ASSIGNMENT A: Reproduce verbatim the passage of the post on science and religion from "Sunday, July 08, 2012" to "fully was stoked.".

SOURCE EXTRACT:
Sunday, July 08, 2012

Scientist’s blather


When I read that the Nobel Laureate (Chemistry) Dan Shechtman said, “…in the frontiers of science there is not much of a difference between science and religion,” at the start of an article [1] my interest to read fully was stoked.
It is an anecdotal thesis that undergirds the comparison the Nobel Laureate makes. His discovery of quasi crystals through an investigation aided by a Transmission Electron Microscope (TEM) was not readily accepted. The discovery had to be sent through the millstone of the established procedures of X-ray crystallography and confirmed before it could be accepted as a paradigm, shifting from the old that denied the existence of quasi-crystals and X-ray crystallography. It took ten long years and hence the comparison to religion, as I understood from the article. I can understand the frustrations the Laureate must have felt and he evokes the greatest admiration in me.

EXERCISE INPUTS:
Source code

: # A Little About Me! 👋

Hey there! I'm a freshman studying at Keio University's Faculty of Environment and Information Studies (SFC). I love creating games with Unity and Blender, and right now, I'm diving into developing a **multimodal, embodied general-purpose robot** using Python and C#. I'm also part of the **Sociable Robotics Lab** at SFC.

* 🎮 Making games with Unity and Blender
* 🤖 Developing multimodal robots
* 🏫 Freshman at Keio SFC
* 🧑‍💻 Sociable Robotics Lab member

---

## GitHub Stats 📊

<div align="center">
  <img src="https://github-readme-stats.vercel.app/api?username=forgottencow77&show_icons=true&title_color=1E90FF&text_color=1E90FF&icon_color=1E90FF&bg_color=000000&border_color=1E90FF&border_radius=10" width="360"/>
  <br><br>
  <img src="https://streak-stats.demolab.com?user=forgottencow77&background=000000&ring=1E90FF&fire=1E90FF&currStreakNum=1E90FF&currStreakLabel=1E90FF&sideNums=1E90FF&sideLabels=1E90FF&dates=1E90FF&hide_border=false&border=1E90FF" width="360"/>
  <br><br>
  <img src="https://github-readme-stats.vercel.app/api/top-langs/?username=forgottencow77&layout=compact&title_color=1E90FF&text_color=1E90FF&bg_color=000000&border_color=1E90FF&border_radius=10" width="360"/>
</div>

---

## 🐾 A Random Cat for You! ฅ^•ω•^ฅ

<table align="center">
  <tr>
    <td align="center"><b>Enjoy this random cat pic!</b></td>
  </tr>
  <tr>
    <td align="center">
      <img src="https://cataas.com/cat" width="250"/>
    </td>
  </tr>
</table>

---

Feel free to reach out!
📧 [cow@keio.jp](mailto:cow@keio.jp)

ASSIGNMENT B: Recast the listing, from its first line to the line with "Hey there! I'm", as a Markdown table with the columns Row and Line, omitting blank lines.

ANSWER SECTION A:
Sunday, July 08, 2012

Scientist’s blather


When I read that the Nobel Laureate (Chemistry) Dan Shechtman said, “…in the frontiers of science there is not much of a difference between science and religion,” at the start of an article [1] my interest to read fully was stoked.

ANSWER SECTION B:
| Row | Line |
|---|---|
| 1 | Source code |
| 2 | : # A Little About Me! 👋 |
| 3 | Hey there! I'm a freshman studying at Keio University's Faculty of Environment and Information Studies (SFC). I love creating games with Unity and Blender, and right now, I'm diving into developing a **multimodal, embodied general-purpose robot** using Python and C#. I'm also part of the **Sociable Robotics Lab** at SFC. |